One of the greatest assets for a problem solver is humility. “I don’t know” is a very powerful statement when you are trying to solve a problem. It means that you are open to challenge/validate every assumption. While you might have tonnes of experience, you are ready to take a fresh look at the problem at hand.

The customers/stakeholders though like to only hire people who can show a high degree of confidence and claim that “I know the solution”, “ This is nothing new for me”, “I have already solved it” or “Here ..I have a panacea..don't think JUST DO IT”.

Another challenge is often people who pay an analyst/problem solver want immediate actions. They are not ready to accept that problem-solving needs time .. time to observe, time to analyze, time to hypothesize, time to run experiments, & time to see the outcomes of a change.

Yes sounds like someone is going to sit on his butt for long periods but the more complex a problem, the more time you need to sit on your butt doing all these things rather than being “Action Jackson.”

When I ask for time to observe/collect data, I am told “That is already done, here is the data”. There is very little appreciation of the fact that data that is gathered by a 3rd party while it is a good starting point for a problem solver, going through the process of capturing this data in itself is a learning experience & provides a lot of insights. It also avoids biases that the data-capturing machinery might have.

Last but not least, the urge to declare victory prematurely. This happens the most in large corporates as their timing is everything.
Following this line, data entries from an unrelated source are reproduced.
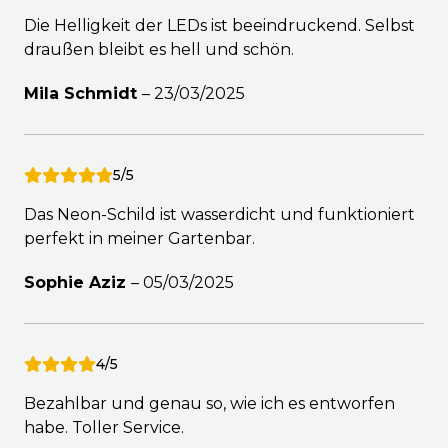
Die Helligkeit der LEDs ist beeindruckend. Selbst
draußen bleibt es hell und schön.
Mila Schmidt
–
23/03/2025
5/5
Das Neon-Schild ist wasserdicht und funktioniert
perfekt in meiner Gartenbar.
Sophie Aziz
–
05/03/2025
4/5
Bezahlbar und genau so, wie ich es entworfen
habe. Toller Service.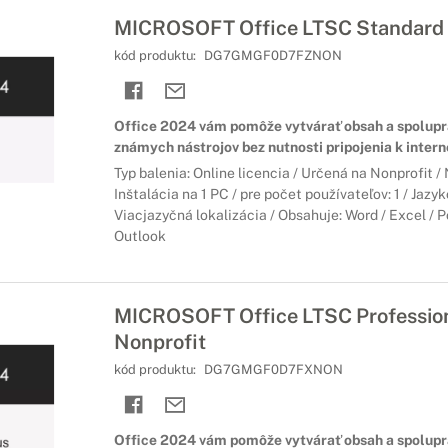
MICROSOFT Office LTSC Standard 
kód produktu:
DG7GMGF0D7FZNON
Office 2024 vám pomôže vytvárať obsah a spolup
známych nástrojov bez nutnosti pripojenia k intern
Typ balenia: Online licencia / Určená na Nonprofit 
Inštalácia na 1 PC / pre počet používateľov: 1 / Jazyk
Viacjazyčná lokalizácia / Obsahuje: Word / Excel / 
Outlook
MICROSOFT Office LTSC Profession
Nonprofit
kód produktu:
DG7GMGF0D7FXNON
Office 2024 vám pomôže vytvárať obsah a spolup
Just before the quarter ends, just before the appraisal cycle, one needs to show the results. So, the moment green shoots of progress are seen, out goes the email with 20 people, 200 in CC.

Then there is a long chain of “Kudos,” “Amazing Work,” etc.. till one discovers that the victory was short-lived. The concept of letting the changes “BAKE IN”, wait & watch are alien.

To conclude, here are things to keep in mind.

  • Correlation does not mean causation.

  • When multiple variables affect an outcome, individuals, as well as combined impact, need to be understood.

  • Complex & Complicated systems need very different problem-solving approaches.

  • “I don’t know” is a very good starting point. If this person has solved problems in the past, he will solve your present problem as well; even if his current status is “I don’t know.”

  • Problem-solving is a lot of brain work. Don’t get biased by the lack of visible action.

  • The success of the solution depends on how well data collection happens. Don’t short-circuit it.

  • It takes time to provide long-term/permanent solutions for problems. Don’t be like Bart & Lisa with your non-stop “Are we there already?”

Having identified the problems, the actual process of implementing the solutions has its own set of issues. But that is for some other day to write about.